VLE-ML: Prediction of Vapor-Liquid Phase Equilibrium Based on Molecular Descriptors with No Code Machine Learning
AIChE Annual Meeting
2024
2024 AIChE Annual Meeting
Annual Student Conference: Competitions & Events
Undergraduate Student Poster Session: Computing and Process Control
Monday, October 28, 2024 - 10:00am to 12:30pm
The research followed these experimental steps: First, extensive data collection was conducted using robust databases like CHERIC, peer-reviewed scientific articles, and the NIST ThermoData engine in Aspen Plus.

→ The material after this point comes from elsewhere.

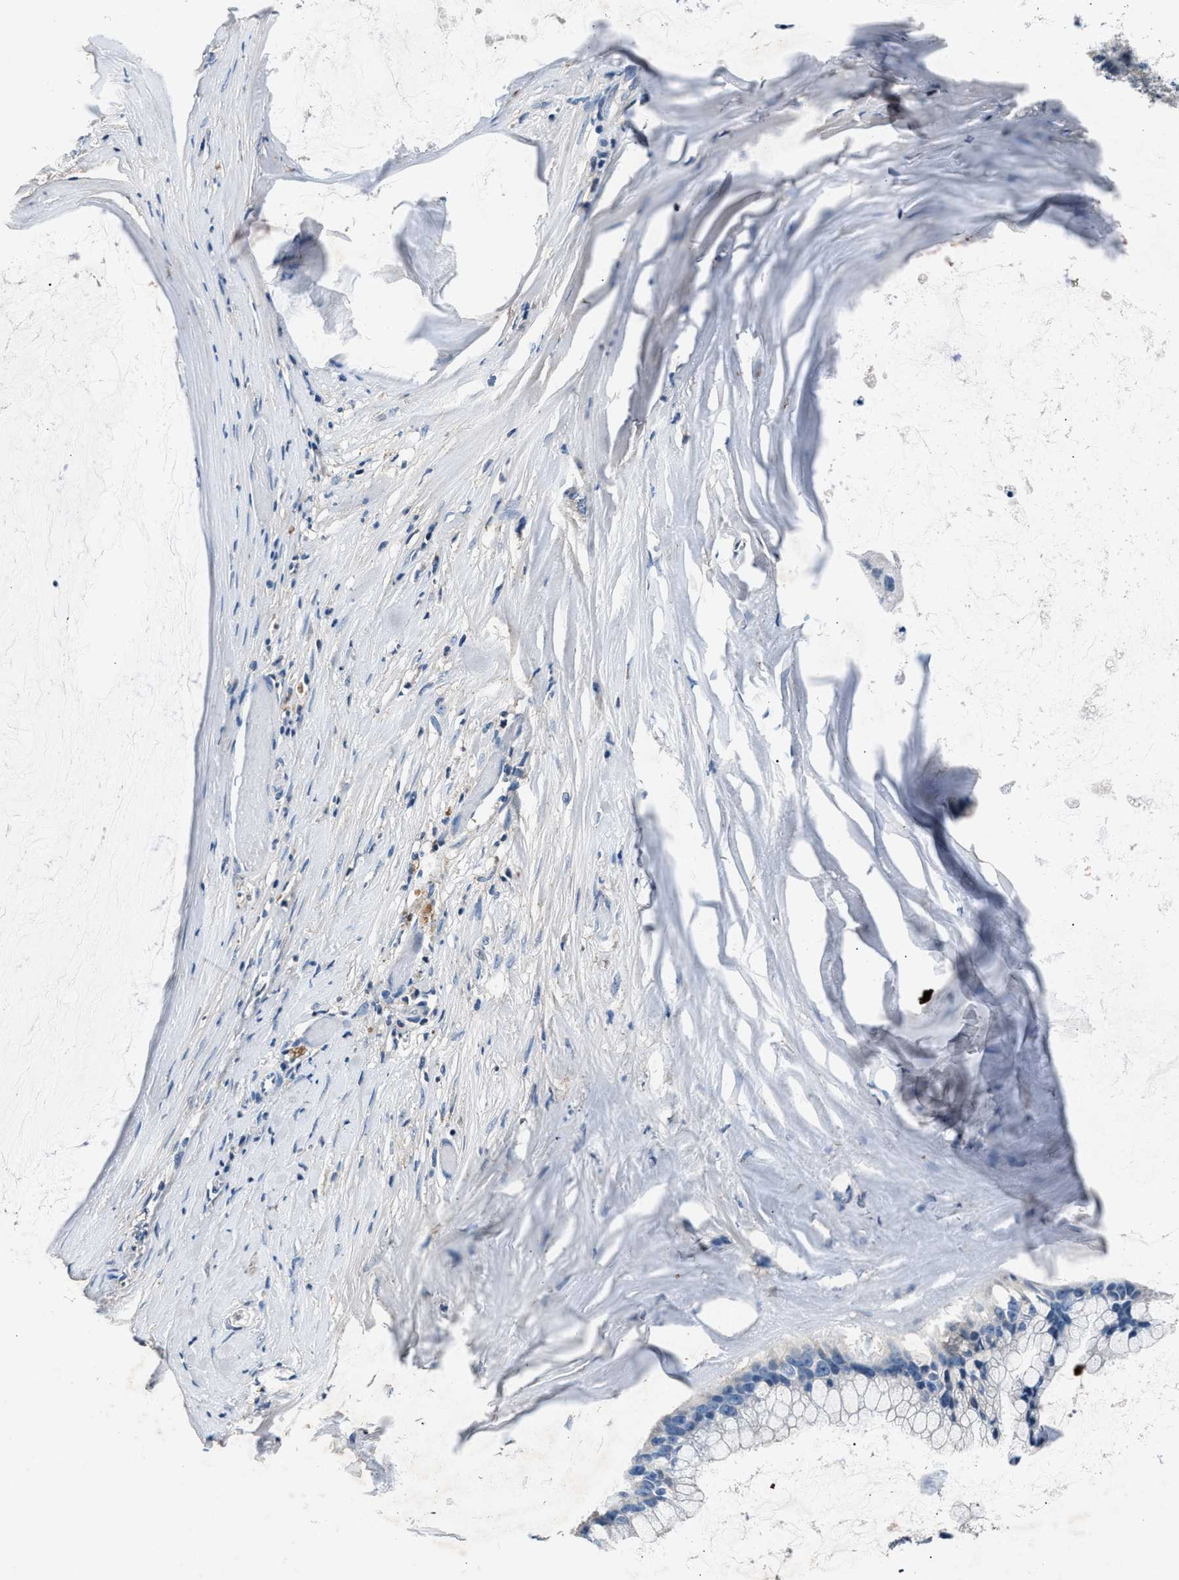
{"staining": {"intensity": "negative", "quantity": "none", "location": "none"}, "tissue": "ovarian cancer", "cell_type": "Tumor cells", "image_type": "cancer", "snomed": [{"axis": "morphology", "description": "Cystadenocarcinoma, mucinous, NOS"}, {"axis": "topography", "description": "Ovary"}], "caption": "IHC photomicrograph of neoplastic tissue: human mucinous cystadenocarcinoma (ovarian) stained with DAB reveals no significant protein staining in tumor cells.", "gene": "DENND6B", "patient": {"sex": "female", "age": 39}}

We collected experimental data for 562 compound pairs, which amounted to 27,349 unique equilibrium datapoints.
To enhance model performance, dimensionality reduction techniques like Principal Component Analysis (PCA) and feature selection by correlation were applied. This reduction decreased the input features from 208 to 53 while retaining 80% of the original data variance. The data was then split into training (80%) and test (20%) sets which were split by compound pairs to preserve independence. Batch cross-validation was employed to optimize the models and ensure further generalization capacity.
Several models were trained and optimized, including Linear Regression, Random Forest, XGBoost, and Artificial Neural Networks (ANNs). A grid search was conducted to optimize the hyperparameters of each model. The models were evaluated using root mean square error (RMSE), mean absolute error (MAE), and the coefficient of determination (R²). Additionally, the results were compared with the UNIFAC model, a commonly used method for VLE diagram prediction.
The results indicated that Artificial Neural Networks (ANNs) achieved the best performance among the evaluated models. While the UNIFAC model was efficient for common compounds, it exhibited significant errors for rare molecules. Linear Regression had the worst performance, indicating the problem's non-linearity. Random Forest showed poor performance, whereas XGBoost demonstrated a marked improvement over Random Forest. Neural Networks outperformed all models, effectively handling the problem's non-linearities.
This research demonstrates that machine learning models, especially neural networks, can substantially improve VLE diagram prediction. Moreover, using codeless tools like RapidMiner facilitated the implementation and optimization of these models, making the process accessible to the academic community.